3e jour au NIFFF. Voici les mini-critiques des films vus par David ce lundi 4 juillet, trois films pas sortis en France mais dont on devrait voir la couleur, au moins en DVD.

Le premier, Hobo with a Shotgun, a fait parler de lui aux USA car basé -lui aussi- sur une fausse bande annonce Grindhouse dans laquelle Rutger Hauer tue des gens au fusil à pompe.
Le second, The Unjust, est un polar coréen basé sur une histoire de Park Honn-jung, qui avait travaillé sur J’ai Rencontré le Diable, justement sorti en salles aujourd’hui.
Enfin, le troisième met en scène Stephen Moyer, actuellement visible dans la 4e saison de True Blood qui vient juste de démarrer et Rachelle Lefevre, Victoria dans la saga Twilight.

A demain pour la suite !

Hobo with a shotgun (Sélection Ultra movies) – Pas de date de sortie en France
Réalisé par Jason Eisener
Avec Rutger Hauer, Molly Dunsworth, Brian Downey
Une famille d’infâmes psychopathes fait régner la terreur dans un bled pourri. A bout de nerfs, un vagabond et une prostituée décident de faire le ménage à coups de fusils à pompe.

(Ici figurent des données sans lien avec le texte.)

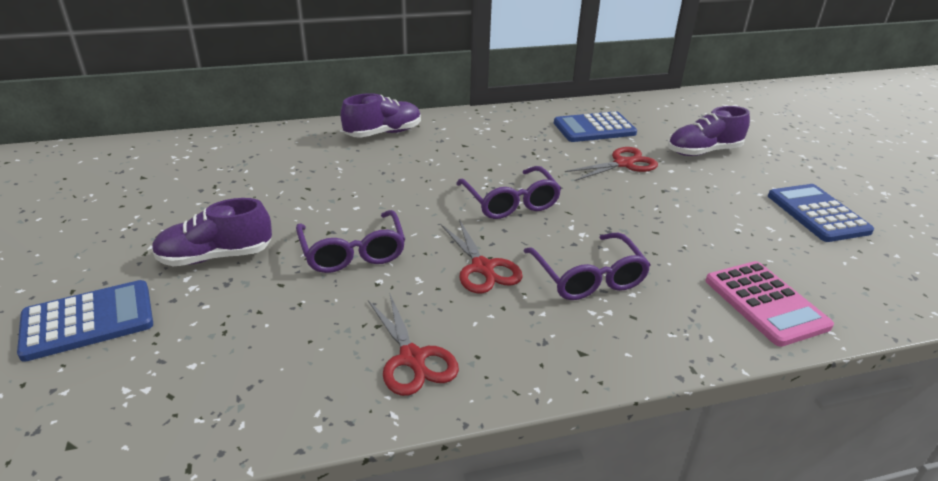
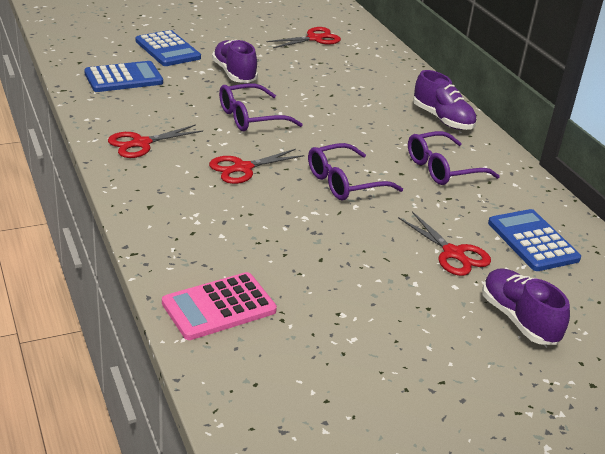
camera: 80 degrees right, 0 degrees up
purple glasses [524,233,651,300] -> purple glasses moved to [408,131,500,185]
blue calculator [768,184,874,242] -> blue calculator moved to [84,61,163,92]
none -> red scissors [267,27,341,48]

Cette version longue d’une fausse bande-annonce Grindhouse est un hommage totalement assumé aux films d’exploitation des années 70-80 et plus particulièrement au genre vigilante.
Le scénario de Hobo with a shotgun n’est qu’un prétexte pour accumuler des personnages, des situations et des dialogues excessifs et improbables dans le seul but de divertir le spectateur. Durant plus d’une heure et demi, Jason Eisener va enchaîner des scènes de violence et de meurtres totalement gratuites rythmées par une très bonne bande musicale des 80. Mais à force de vouloir trop en faire, Eisener finit par se répéter, ce qui se traduit par quelques longueurs dans la dernière partie du film.

A l’image de Planète terreur de Robert Rodriguez, Hobo with a shotgun est un pur film d’exploitation fun et décomplexé qui ravira tout particulièrement les amateurs du genre.

 

The Unjust – Du-Dang-Geo-Rae (Sélection New cinema from Asia) – Pas de date de sortie en France
Réalisé par Ryoo Seung-wan
Avec Jeong-Min Hwang, Ryoo Seung-bum, Yu Hae-Jin
La population est folle de rage face à l’incapacité de la police à arrêter un tueur en série qui s’attaque à des écolières. C’est alors que le coupable présumé est assassiné par un flic proche d’une victime. Le capitaine Vheol-gi est alors chargé de couvrir l’incident et trouver un autre bouc-émissaire pour endosser le rôle du tueur…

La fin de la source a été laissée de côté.